→ HOW TO COMPLETE THIS TASK
Every line of the records below that holds the word "dasharray" belongs in the answer.

_____

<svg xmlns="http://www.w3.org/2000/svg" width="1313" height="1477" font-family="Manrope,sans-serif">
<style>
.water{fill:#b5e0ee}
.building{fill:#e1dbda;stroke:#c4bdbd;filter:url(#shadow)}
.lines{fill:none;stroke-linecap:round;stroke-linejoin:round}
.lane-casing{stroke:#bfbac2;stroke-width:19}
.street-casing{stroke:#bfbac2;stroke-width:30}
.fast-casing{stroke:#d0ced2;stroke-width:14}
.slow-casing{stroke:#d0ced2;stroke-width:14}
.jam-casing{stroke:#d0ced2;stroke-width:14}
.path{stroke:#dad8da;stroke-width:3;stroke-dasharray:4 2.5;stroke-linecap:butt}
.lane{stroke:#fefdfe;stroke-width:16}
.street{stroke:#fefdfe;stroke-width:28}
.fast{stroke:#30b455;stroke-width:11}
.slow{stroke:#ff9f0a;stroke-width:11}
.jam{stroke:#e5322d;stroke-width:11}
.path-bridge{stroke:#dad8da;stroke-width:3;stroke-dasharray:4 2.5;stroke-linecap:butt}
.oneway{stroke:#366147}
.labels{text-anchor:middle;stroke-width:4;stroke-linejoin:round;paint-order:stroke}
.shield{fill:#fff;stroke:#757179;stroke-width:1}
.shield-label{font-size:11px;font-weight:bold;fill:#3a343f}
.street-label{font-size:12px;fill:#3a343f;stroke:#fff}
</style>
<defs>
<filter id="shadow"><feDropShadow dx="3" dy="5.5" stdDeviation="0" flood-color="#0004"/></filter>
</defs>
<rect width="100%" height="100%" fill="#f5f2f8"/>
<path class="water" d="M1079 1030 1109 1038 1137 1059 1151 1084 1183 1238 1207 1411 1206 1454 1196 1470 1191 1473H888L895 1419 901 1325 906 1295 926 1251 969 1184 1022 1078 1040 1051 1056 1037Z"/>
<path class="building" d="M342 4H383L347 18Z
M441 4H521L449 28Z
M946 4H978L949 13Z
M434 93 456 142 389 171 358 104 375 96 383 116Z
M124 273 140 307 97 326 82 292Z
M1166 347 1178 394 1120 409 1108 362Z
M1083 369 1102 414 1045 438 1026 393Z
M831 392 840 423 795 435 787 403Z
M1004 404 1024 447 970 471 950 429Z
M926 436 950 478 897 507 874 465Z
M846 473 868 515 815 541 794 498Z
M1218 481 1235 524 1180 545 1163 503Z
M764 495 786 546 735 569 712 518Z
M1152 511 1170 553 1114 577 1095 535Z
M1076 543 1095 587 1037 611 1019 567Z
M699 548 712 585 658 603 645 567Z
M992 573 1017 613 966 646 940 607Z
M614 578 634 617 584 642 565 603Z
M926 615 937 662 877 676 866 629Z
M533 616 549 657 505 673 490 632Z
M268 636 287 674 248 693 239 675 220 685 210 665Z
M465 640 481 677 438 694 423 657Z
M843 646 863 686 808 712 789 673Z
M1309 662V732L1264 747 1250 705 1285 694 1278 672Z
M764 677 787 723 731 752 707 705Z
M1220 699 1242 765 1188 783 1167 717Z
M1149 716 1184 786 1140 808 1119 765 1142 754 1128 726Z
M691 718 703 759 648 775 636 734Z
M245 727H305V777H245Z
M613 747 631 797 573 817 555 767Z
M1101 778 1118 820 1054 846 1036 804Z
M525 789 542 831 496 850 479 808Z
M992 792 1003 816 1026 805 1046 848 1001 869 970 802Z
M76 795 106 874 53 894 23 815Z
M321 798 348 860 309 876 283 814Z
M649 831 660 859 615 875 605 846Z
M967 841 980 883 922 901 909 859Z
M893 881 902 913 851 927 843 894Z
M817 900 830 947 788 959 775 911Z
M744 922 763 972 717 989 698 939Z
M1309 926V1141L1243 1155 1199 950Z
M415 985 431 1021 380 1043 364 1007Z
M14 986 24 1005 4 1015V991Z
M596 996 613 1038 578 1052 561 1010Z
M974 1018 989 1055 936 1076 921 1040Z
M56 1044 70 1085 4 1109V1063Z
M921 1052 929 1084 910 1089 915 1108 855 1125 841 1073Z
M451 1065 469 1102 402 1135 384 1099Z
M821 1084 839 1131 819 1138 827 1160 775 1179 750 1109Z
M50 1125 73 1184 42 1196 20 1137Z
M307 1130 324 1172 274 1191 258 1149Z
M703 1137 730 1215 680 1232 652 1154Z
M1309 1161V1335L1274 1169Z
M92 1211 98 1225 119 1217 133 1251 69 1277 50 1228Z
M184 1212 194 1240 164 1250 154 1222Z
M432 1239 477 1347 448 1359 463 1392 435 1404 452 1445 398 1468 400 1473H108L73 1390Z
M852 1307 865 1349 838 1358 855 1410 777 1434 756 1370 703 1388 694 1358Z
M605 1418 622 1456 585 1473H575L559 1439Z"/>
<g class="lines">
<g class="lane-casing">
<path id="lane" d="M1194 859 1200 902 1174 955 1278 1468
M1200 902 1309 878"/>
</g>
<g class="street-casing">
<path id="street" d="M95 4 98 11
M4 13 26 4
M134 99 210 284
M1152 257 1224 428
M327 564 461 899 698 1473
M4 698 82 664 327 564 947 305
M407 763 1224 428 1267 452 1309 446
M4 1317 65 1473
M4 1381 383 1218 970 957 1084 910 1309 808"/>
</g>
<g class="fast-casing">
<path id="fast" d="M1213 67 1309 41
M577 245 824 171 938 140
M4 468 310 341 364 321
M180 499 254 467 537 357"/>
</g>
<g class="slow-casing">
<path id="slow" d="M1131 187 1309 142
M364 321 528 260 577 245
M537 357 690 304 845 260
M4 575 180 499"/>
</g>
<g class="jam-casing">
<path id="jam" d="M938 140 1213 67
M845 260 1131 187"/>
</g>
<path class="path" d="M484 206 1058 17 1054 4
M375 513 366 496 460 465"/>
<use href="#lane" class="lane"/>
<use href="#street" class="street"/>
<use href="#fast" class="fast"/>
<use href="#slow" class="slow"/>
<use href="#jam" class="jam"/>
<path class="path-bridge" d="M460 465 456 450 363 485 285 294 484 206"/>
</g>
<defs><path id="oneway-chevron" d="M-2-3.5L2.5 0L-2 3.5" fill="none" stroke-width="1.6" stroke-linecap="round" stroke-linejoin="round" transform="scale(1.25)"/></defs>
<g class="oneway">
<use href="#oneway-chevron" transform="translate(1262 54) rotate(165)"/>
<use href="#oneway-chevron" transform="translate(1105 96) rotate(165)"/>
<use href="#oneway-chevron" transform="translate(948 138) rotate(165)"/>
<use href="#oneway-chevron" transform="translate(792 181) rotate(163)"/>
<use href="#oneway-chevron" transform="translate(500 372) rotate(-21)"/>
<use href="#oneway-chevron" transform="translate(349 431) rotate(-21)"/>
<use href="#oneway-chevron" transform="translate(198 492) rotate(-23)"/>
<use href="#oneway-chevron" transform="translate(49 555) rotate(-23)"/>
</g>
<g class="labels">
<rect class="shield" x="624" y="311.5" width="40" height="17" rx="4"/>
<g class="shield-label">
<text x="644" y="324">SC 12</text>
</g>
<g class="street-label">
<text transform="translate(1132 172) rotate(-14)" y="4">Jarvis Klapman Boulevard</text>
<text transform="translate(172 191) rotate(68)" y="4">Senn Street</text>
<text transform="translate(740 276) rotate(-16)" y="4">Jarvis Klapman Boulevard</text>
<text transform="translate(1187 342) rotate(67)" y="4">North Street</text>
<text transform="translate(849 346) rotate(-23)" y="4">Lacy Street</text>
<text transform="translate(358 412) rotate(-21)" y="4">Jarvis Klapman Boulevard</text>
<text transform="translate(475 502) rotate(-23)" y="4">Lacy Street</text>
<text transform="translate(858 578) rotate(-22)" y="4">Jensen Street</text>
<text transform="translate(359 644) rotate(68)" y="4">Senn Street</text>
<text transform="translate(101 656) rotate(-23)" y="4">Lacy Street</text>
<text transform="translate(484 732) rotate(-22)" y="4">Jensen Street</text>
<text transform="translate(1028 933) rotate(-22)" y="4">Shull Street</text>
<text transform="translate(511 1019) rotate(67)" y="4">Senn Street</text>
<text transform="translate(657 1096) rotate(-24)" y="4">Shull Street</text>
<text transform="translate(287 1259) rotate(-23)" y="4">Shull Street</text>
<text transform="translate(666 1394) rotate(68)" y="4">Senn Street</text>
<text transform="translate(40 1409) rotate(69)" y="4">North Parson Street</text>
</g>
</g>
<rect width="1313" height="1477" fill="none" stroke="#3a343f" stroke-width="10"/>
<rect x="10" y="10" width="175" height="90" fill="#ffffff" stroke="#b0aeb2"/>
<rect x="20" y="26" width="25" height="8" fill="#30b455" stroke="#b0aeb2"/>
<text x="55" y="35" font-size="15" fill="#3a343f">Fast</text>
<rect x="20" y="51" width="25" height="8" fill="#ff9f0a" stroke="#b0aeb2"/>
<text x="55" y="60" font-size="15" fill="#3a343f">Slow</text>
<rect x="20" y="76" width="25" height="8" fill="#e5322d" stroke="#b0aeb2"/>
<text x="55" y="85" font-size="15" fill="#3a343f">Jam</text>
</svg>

_____

→ OUTPUT OF THE TASK
.path{stroke:#dad8da;stroke-width:3;stroke-dasharray:4 2.5;stroke-linecap:butt}
.path-bridge{stroke:#dad8da;stroke-width:3;stroke-dasharray:4 2.5;stroke-linecap:butt}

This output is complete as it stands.